課題の要件:
A. 本文の一文「全て漢検四字熟語辞典にあるものだと思います。」を英語に訳しなさい。
B. 本文から、「今回は「作成期間の長さに比例」から「この中で「結う」ことが出来るのは「しめ」(=しめ縄)だけだと思います。」まで（両端の語句を含む）を、一字も変えずに抜き出しなさい。

漢検1級模擬試験倉庫

模擬試験その32 制作後記

「模擬試験その32」に挑戦していただいた皆さん、ありがとうございました。

今回は「作成期間の長さに比例して難問数が増える法則」が発動してしまいました(苦笑)
次回は難易度を抑えて作成したつもりですが、どうなっていることやら…^^;

では、今回の後記です。「続きを読む」をクリックしてご覧ください。
(「その32」の解答等の内容に触れていますので、ご注意ください。)



(一)28「空に標(しめ)結う」

「空に標縄(しめなわ)を結い渡すような、不可能なこと、思ってもかいのないことを思い煩う。」(デジタル大辞泉)とのことです。

「標」の訓読みは「しるし」「しるべ」「しめ」(第二版では「こずえ」)とあるので、ややこしいですね。
この中で「結う」ことが出来るのは「しめ」(=しめ縄)だけだと思います。
かなりの難問でした。

(二)12「功伐/功閥」

辞典にもある通り「『功』も『伐・閥』も手柄の意。」です。
「攻伐」とは意味が全く異なるので、注意が必要です。

(二)17「義臣のチュウカン(忠諫)を聞き入れる。」
18「山の紅葉は十一月チュウカン(中澣/中浣)が見頃だ。」


同音異義問題、やや強引な作問でした(汗)
「澣/浣」のこのような使い方は辞典の「意味」欄に「参考」として載っています。

(三)3「鈞天」

「千鈞」「万鈞」以外に「鈞」の付く熟語はあまり見当たりませんが、これは国語辞典(広辞苑・大辞泉・大辞林)に載っています。
漢検辞典にはどこにも載っていませんが…^^;
今回最大の難問でした。

(四)問1

「寛仁大度」「武陵桃源」が常用四字熟語でした。
実は出題後に「武陵」が人名だと知りました(汗)
出題を「桃源」の方にしておいて良かったです(苦笑)

(四)問2

全て漢検四字熟語辞典にあるものだと思います。
しかし以下の通り、人名を含むものが4つもあり、今までで最もややこしかったのではないでしょうか?

泣斬馬謖:私情より法。
鄒衍降霜:真夏に霜を降らせた故事。

提示項目:
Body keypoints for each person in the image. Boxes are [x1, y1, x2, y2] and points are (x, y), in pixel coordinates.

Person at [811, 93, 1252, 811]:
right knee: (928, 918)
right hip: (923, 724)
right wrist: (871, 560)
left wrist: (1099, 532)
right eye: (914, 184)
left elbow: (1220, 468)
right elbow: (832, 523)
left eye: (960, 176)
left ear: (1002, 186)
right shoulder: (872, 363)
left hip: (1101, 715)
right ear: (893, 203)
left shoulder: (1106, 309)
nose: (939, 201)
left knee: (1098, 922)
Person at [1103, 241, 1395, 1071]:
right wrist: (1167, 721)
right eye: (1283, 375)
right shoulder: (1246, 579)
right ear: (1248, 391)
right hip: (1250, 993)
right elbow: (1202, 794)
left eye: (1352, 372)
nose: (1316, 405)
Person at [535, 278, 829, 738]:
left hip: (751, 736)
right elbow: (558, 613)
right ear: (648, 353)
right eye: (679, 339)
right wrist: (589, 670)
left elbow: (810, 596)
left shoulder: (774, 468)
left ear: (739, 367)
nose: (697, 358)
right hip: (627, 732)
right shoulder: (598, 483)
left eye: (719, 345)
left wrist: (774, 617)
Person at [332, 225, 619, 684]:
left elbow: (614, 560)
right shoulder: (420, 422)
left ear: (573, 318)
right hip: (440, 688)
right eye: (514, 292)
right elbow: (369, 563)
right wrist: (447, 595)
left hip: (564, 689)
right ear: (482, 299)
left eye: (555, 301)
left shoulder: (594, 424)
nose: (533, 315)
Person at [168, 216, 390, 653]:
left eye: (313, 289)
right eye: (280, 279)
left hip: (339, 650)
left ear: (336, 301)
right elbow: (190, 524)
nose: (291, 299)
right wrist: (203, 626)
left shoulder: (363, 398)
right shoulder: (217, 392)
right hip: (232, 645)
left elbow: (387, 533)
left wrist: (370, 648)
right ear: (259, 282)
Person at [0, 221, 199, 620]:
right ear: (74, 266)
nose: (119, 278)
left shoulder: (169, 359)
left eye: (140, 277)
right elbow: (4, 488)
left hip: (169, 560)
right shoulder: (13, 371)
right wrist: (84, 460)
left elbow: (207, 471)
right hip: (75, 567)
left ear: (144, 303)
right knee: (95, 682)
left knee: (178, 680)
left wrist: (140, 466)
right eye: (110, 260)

==

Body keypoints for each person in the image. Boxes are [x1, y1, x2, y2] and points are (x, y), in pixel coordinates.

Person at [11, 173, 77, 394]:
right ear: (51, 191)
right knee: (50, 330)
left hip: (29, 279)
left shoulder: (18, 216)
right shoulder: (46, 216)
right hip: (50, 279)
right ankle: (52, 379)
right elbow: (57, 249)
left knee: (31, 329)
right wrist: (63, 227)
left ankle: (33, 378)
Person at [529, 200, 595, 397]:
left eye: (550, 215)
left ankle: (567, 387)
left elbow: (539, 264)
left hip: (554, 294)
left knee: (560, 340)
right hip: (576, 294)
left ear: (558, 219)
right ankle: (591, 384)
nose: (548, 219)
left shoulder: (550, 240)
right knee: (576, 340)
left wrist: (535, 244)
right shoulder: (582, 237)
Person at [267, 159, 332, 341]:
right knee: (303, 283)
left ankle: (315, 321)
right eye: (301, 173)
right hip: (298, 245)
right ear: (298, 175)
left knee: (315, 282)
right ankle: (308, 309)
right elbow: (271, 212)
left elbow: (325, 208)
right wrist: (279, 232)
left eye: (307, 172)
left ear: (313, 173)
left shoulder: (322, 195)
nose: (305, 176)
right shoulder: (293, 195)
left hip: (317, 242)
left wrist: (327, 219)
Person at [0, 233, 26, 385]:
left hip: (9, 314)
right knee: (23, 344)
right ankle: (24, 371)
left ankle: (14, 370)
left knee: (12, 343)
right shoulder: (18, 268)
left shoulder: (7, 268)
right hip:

* * *

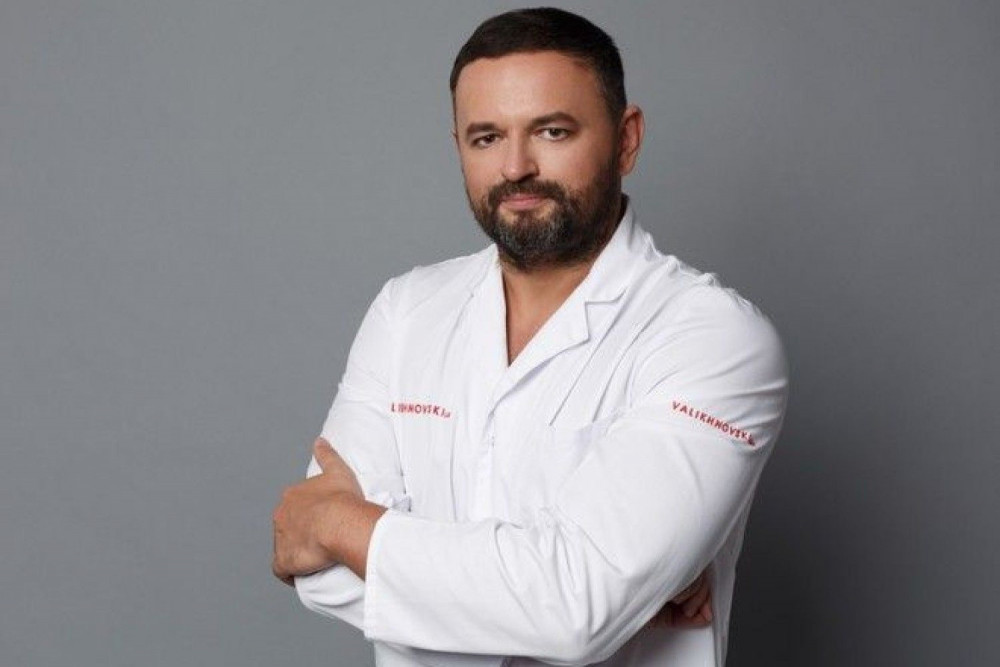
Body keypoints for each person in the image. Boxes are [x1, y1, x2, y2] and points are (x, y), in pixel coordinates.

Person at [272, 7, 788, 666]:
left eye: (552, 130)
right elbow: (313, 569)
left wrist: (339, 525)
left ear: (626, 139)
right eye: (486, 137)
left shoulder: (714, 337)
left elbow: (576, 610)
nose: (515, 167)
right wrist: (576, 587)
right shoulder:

課題別の解答:
A. I believe they are all found in the Kanken dictionary of four-character idioms.

B.
今回は「作成期間の長さに比例して難問数が増える法則」が発動してしまいました(苦笑)
次回は難易度を抑えて作成したつもりですが、どうなっていることやら…^^;

では、今回の後記です。「続きを読む」をクリックしてご覧ください。
(「その32」の解答等の内容に触れていますので、ご注意ください。)



(一)28「空に標(しめ)結う」

「空に標縄(しめなわ)を結い渡すような、不可能なこと、思ってもかいのないことを思い煩う。」(デジタル大辞泉)とのことです。

「標」の訓読みは「しるし」「しるべ」「しめ」(第二版では「こずえ」)とあるので、ややこしいですね。
この中で「結う」ことが出来るのは「しめ」(=しめ縄)だけだと思います。